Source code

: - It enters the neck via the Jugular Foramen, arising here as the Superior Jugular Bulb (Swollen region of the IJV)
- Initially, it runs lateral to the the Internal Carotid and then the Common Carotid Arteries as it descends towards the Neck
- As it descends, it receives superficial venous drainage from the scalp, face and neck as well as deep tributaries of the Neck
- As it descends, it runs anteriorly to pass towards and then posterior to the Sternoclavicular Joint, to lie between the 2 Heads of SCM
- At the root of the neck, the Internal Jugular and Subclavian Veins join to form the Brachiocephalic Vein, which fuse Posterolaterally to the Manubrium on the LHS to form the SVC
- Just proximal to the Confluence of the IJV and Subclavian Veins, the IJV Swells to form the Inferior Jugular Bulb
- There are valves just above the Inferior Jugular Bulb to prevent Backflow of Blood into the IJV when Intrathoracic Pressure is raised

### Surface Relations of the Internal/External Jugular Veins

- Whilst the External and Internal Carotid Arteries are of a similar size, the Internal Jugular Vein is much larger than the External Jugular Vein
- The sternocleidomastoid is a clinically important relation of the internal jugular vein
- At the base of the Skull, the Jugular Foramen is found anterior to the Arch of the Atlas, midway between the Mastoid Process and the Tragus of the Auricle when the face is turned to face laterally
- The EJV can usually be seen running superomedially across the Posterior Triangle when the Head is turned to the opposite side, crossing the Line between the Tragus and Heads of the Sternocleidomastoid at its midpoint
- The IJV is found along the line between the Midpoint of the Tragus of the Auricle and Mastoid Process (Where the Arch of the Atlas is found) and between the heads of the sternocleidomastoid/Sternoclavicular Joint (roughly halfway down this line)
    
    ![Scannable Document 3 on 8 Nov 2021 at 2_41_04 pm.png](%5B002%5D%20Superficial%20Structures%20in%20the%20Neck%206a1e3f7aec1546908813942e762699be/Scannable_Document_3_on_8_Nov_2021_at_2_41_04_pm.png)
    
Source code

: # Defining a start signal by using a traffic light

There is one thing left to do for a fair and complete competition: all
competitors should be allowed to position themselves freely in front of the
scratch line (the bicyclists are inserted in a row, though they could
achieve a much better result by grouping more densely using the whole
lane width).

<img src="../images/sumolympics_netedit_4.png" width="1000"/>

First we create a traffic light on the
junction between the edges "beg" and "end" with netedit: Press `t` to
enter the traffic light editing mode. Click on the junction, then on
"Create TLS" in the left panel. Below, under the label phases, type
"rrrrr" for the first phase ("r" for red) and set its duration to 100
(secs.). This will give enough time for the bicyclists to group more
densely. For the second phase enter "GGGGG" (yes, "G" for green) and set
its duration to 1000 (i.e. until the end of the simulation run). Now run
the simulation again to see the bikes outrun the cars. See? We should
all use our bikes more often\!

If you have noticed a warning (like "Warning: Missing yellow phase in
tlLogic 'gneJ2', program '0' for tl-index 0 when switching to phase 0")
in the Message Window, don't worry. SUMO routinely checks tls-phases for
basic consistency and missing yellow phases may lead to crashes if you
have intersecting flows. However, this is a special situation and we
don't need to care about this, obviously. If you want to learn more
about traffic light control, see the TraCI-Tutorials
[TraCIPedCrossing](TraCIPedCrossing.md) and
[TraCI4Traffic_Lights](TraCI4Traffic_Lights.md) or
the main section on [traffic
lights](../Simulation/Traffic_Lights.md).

--- PROBLEM REQUIREMENTS ---
Print, without any change, the line containing "about traffic light" and each line after it to the end of the material.

--- TASK ANSWER ---
about traffic light control, see the TraCI-Tutorials
[TraCIPedCrossing](TraCIPedCrossing.md) and
[TraCI4Traffic_Lights](TraCI4Traffic_Lights.md) or
the main section on [traffic
lights](../Simulation/Traffic_Lights.md).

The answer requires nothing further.